Once, my mother had an exclusive garlic pesto blend she bought at some social gathering that ended up being way better than anything I had ever done up to that point. The macaroni and cheese I had that year was legendary, but when the pesto ran out and the truth about its origin came to the surface (namely that there wouldn't be any more ever again) it pushed me even further until I eventually came up with the blend I use today (which, if I'm being honest, is a bit of a combination of the spices my father uses for his spaghetti sauce and the spices in my favorite chicken scampi recipe + a lot more garlic).

So this brings us to tonight: I'm hungry, but not famished—and a bit overly salted from my lunchtime ramen—and I remember that I had just bought some easy melt cheese last week, so macaroni and cheese is officially an option.

Recently, I've come to the conclusion that eggs are almost more a condiment than a food in most dishes, and I've been increasingly interested in adding eggs to, well, everything. So I go online to see about adding some eggs to my macaroni and cheese.

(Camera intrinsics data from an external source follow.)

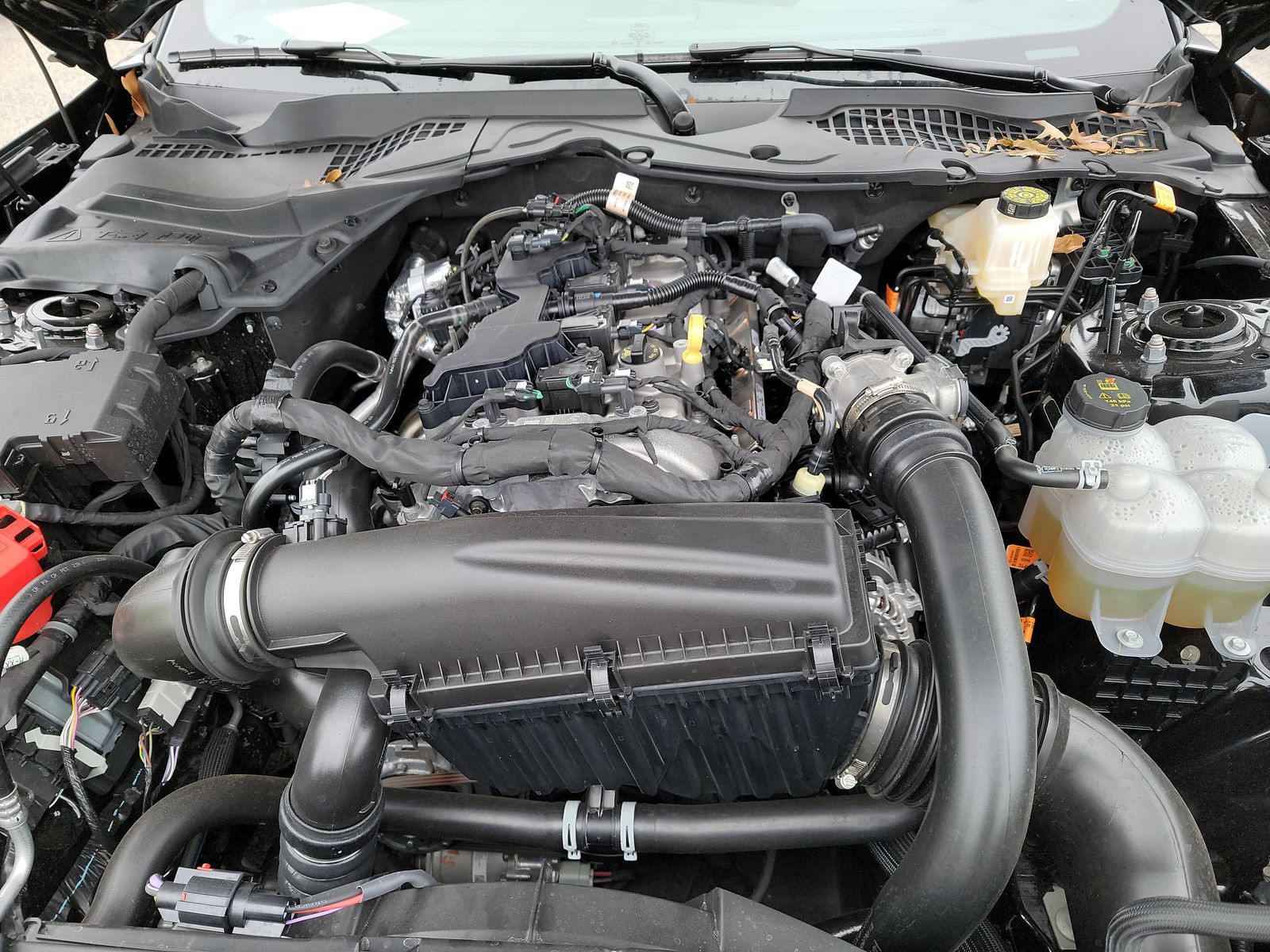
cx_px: 635
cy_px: 476
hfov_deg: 71.6
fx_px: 881
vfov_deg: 56.8
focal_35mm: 24
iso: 154
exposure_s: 1/59
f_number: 1.8
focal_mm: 6.7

First, I just come across the standard carbonara recipes, so I refine my search and try again, and I come across this expansive guide on making macaroni and cheese.

Well, I believe that stagnation is akin to death, so in for a penny in for a pound, I'm fucking doing this, you know?

And this guide isn't overly revolutionary, but they do stress the creation of a pseudo-bechamel sauce, so OK, let's make a roux, not something I've ever officially done (although I have made gravy, which is basically the same thing plus meat). Great, roux officially made, now adding milk and bechamel (without all the fanciness) done. Awesome, Next, separate eggs, again not something I've ever done, but it's a snap. Why did I ever think this was difficult? OK, next is tempering eggs, not something I ever remember even hearing about in my entire life, but SUPER glad I know about this now. Eggs are now getting added to EVERYTHING.

And I mix this all in with some spices and cheeses and am ready to add the macaroni.

. . .

. . .

. . .

And it's OK.


I don't know that I've ever been more disappointed to have something that tasted good in my entire life.

I ended up adding a significant amount more of cheese and milk to sublimate the roux in the end and there was the funny quality of not-being-able-to-stop-eating-it-even-though-I-don't-really-love-it. And it was definitely a hell of a lot more filling and heavy than anything I had ever made. And that might be interesting. I'm glad it had strange properties that don't make sense to my heart, but I wanted some Tycho-Brahe-exploding-level of good macaroni and cheese.

I'm also glad I learned some new cooking skills, but it was just such a disappointment overall that I had to share.

Thanks for reading! Do you have any cooking fails you'd like to share? Or do you have a special way to make macaroni and cheese you think I might love? (stovetop or baked is cool with me).

Oh. Also, I guess I'm not very trustworthy. That's like 1000 words. Nothing quick about it at all. I'm very sorry.